▶ Textauszug:
##############################
Dienstag, 13. Januar 2009

Der Elefantenführerschein

Als wir um die Kurve fahren sehen wir sie zum ersten Mal an diesem Tag. Sieben Arbeitselefanten, vom 7 jährigen Jungtier bis zur 23 Jahre alten Kuh. Ich bin froh, dass ich von der Ladefläche des Pick-ups steigen kann, denn die einstündige Fahrt durch den Morgen war kalt und ich hatte meine Jacke, nicht wissend, dass wir "oben ohne" fahren werden, in meinem Hotelzimmer gelassen.
Die Gruppe besteht, wie fast immer, hauptsächlich aus Mittzwanzigern, in diesem Fall alles Europäer. Eine Britin, die mit ihrer Freundin unterwegs ist, redet unaufhörlich und lach dazwischen immer wieder laut. Ihr Lachen hört sich fast so an, als sei man einer Maus auf den Schwanz getreten. Deshalb nenne ich sie für mich "Maus, der man auf den Schwanz getreten ist"! Erstmal geht sie mir auf die Nerven und ich überlege kurz sie während der Fahrt, in einem unbeobachteten Moment, über die niedrige Bordwand zu stoßen. Später stellt sie sich aber als durchaus nett heraus.

Asian Elephant

In dem Elefantencamp, das wir heute besuchen sollen wir lernen, wie man einen Arbeitselefanten führt. Am Vormittag ist Unterricht und am Nachmittag können wir unser Erlerntes bei einem Ausritt in den Dschungel anwenden.
Zunächst müssen wir unsere Mahut-Kleindung anziehen, ein Anzug aus einer 3/4 langen Hose und einem Oberteil mit Knebelknöpfen aus grobem Baumwollstoff. Im Anschluß lernen wir die Komandos, denn die Elefanten verstehen nur Thai, und den jeweils dazugehörigen Körpereinsatz. Einziges Hilfsmittel ist ein Bambusstab, an dem ein Metallhaken befestig ist. Möchte man zum Beispiel den Elefanten links herum drehen setzt man den Haken seitlich des rechten Ohres an und zieht nach links, gleichzeitig tritt der rechte Fuß sanft gegen das Ohr des Tieres und zusätzlich ruft man "saiii", wobei die Stimme gegen Ende des Wortes nach oben geht. So gibt es für jede Aktion ein Kommando und einen dazugehörigen Einsatz des Stocks.

Um uns mit den Tieren vertraut zu machen sollen wir sie zunächst füttern. Aufgeregt treten die grauen Riesen hin und her als sie uns sehen, denn sie wissen, dass sie jetzt etwas besonders Gutes von uns bekommen. Bananen und Zuckerrohr haben wir noch in Chiang Mai auf dem lokalen Gemüsemarkt gekauft. Die Bananen gibt man ihnen nicht einzeln sondern schiebt sie ihnen bündelweise ins Maul. Danach trieft der ganze Unterarm von Elefantenspeichel. Langsam ahne ich, warum wir unsere eigene Kleidung gegen den blauen Anzug tauschen mussten.
##############################
▶ Zu bearbeitende Aufgaben:
• A. Fassen Sie den Absatz aus dem Text über den Elefantenführerschein, der mit „Zunächst müssen wir“ beginnt, als Stichpunktliste mit seinen wesentlichen Angaben zusammen.
• B. Führen Sie den Text über den Elefantenführerschein im Anschluss an seinen letzten Satz weiter.
Die nachstehenden Zeilen stehen in keinem Zusammenhang mit dem Text über den Elefantenführerschein.

▶ Gegebene Daten:
##############################
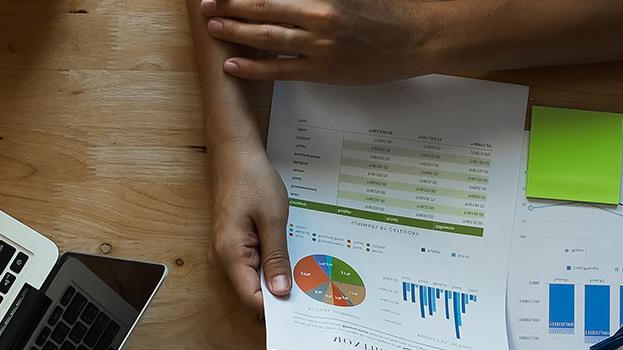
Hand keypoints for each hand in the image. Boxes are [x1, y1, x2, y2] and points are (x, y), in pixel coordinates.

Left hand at [201, 0, 427, 83]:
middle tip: (207, 4)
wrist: (415, 36)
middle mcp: (317, 13)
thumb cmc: (385, 10)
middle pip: (263, 7)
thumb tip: (289, 0)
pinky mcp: (323, 70)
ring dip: (235, 32)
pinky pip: (280, 69)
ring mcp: (319, 44)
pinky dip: (254, 66)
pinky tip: (233, 64)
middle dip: (231, 5)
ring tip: (213, 28)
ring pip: (267, 37)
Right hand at [209, 137, 292, 310]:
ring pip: (253, 278)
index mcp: (230, 254)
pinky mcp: (234, 241)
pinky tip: (290, 260)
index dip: (276, 310)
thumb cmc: (252, 179)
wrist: (234, 151)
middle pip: (251, 291)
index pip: (251, 298)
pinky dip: (271, 265)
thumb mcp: (273, 219)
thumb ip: (277, 258)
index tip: (302, 312)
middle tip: (312, 296)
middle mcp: (223, 258)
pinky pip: (253, 263)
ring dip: (277, 279)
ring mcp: (227, 250)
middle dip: (279, 296)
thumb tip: (280, 293)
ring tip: (306, 279)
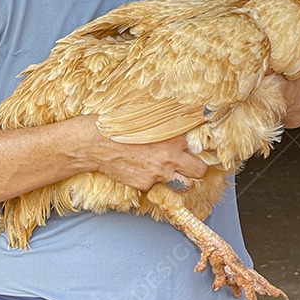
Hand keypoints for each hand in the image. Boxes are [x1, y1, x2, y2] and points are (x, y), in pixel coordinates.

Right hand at [80, 119, 207, 191]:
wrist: (97, 143)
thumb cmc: (120, 125)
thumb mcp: (149, 115)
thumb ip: (170, 119)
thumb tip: (188, 113)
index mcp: (175, 135)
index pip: (202, 143)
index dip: (202, 145)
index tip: (202, 146)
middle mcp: (170, 156)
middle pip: (200, 170)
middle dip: (197, 168)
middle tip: (191, 164)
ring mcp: (159, 173)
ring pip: (184, 184)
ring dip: (181, 179)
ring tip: (172, 171)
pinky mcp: (146, 184)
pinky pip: (158, 186)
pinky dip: (154, 180)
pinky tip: (144, 170)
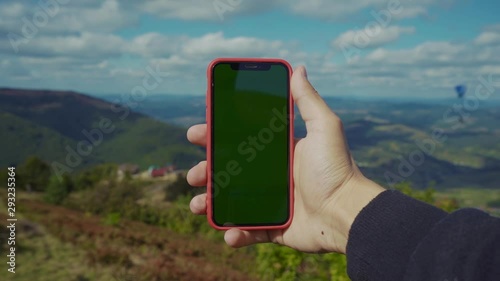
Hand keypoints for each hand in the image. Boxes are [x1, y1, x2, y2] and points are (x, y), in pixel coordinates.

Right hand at [186, 66, 383, 253]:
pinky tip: (228, 234)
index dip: (217, 136)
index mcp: (279, 153)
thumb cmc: (336, 169)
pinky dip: (234, 234)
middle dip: (206, 171)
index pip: (240, 140)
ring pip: (231, 202)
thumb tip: (298, 68)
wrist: (347, 213)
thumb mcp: (324, 128)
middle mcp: (272, 176)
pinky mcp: (275, 227)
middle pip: (230, 171)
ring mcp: (272, 203)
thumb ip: (308, 100)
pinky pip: (249, 231)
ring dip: (210, 203)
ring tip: (197, 205)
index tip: (197, 132)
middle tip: (195, 173)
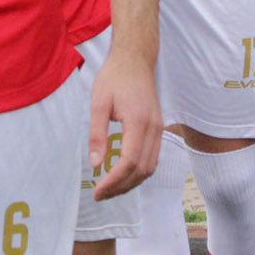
##############################
▶ Lösungen:
• A.
- Mahut-Kleidung anziehen: Anzug aus grobem Baumwollstoff mit 3/4 langer Hose und Oberteil mit Knebelknöpfen
- Kommandos auf Thai lernen, da die Elefanten nur Thai verstehen, dazu den jeweiligen Körpereinsatz
- einziges Hilfsmittel: Bambusstab mit Metallhaken
- Beispiel Linksdrehung: Haken seitlich am rechten Ohr ansetzen und nach links ziehen, gleichzeitig mit dem rechten Fuß sanft gegen das Ohr treten und „saiii“ rufen, wobei die Stimme zum Ende des Wortes hin ansteigt
- für jede Aktion gibt es ein Kommando und einen passenden Einsatz des Stocks

• B.
Jeder aus unserer Gruppe muss nun einmal das Aufsteigen und Absteigen auf einen großen und einen kleineren Elefanten üben. Das sieht sehr leicht aus, ist aber überaus schwierig. Auf das Komando "Yooka" hebt der Elefant sein Bein und winkelt den Fuß an. Man steigt dann zunächst über den Fuß auf den Oberschenkel des Tieres, zieht dann das andere Bein nach und auf das Komando "Suun" hebt der Elefant das Bein in die Höhe und dann muss man sich mit einem beherzten Sprung versuchen auf den Rücken des Elefanten zu gelangen und sich, oben angekommen, so weit wie möglich nach vorne setzten. Die Schulterhöhe des größten Elefanten beträgt über 3 Meter und wenn man direkt hinter seinem Kopf sitzt ist es wirklich mächtig hoch. Außerdem ist es nicht einfach, die Balance zu halten, wenn der Elefant den Kopf schnell bewegt.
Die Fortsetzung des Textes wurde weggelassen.